RECORD EXTRACTS Block Start

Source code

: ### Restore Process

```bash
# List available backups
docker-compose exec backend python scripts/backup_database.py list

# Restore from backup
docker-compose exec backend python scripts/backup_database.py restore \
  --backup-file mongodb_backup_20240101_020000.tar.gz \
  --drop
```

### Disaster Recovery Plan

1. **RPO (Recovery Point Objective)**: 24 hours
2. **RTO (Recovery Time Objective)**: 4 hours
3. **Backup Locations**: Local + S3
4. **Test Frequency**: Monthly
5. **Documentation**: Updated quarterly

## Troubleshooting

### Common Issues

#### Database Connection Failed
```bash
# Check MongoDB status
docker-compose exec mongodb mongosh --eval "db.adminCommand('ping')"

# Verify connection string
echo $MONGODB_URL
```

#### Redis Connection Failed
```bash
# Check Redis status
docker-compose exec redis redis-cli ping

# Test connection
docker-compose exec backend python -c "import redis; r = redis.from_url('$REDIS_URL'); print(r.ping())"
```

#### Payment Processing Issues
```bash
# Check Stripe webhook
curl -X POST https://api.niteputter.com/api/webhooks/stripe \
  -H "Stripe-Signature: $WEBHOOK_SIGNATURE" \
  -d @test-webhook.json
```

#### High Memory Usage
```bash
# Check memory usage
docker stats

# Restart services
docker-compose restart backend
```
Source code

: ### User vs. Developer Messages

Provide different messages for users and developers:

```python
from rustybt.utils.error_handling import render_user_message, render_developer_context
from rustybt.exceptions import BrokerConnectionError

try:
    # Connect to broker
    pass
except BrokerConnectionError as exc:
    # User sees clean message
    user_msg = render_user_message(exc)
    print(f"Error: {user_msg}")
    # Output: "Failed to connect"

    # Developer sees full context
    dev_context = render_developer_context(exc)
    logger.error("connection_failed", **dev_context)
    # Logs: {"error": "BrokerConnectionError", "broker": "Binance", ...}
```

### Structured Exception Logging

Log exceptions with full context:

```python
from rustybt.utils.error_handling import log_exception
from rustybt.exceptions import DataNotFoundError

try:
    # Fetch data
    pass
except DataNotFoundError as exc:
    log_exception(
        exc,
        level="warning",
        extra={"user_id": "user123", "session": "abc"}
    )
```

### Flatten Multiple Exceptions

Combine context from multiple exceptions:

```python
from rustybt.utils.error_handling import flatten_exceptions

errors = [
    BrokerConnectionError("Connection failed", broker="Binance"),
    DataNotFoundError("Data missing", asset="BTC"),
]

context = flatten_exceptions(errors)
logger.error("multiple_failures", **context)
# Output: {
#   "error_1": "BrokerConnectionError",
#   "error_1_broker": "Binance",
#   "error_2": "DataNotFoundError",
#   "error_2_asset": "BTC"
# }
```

RECORD EXTRACTS Block End

INSTRUCTIONS TO FOLLOW:
Return from the data every line that holds "exec".

REPLY:
docker-compose exec backend python scripts/backup_database.py list
docker-compose exec backend python scripts/backup_database.py restore \
docker-compose exec mongodb mongosh --eval "db.adminCommand('ping')"
docker-compose exec redis redis-cli ping
docker-compose exec backend python -c "import redis; r = redis.from_url('$REDIS_URL'); print(r.ping())"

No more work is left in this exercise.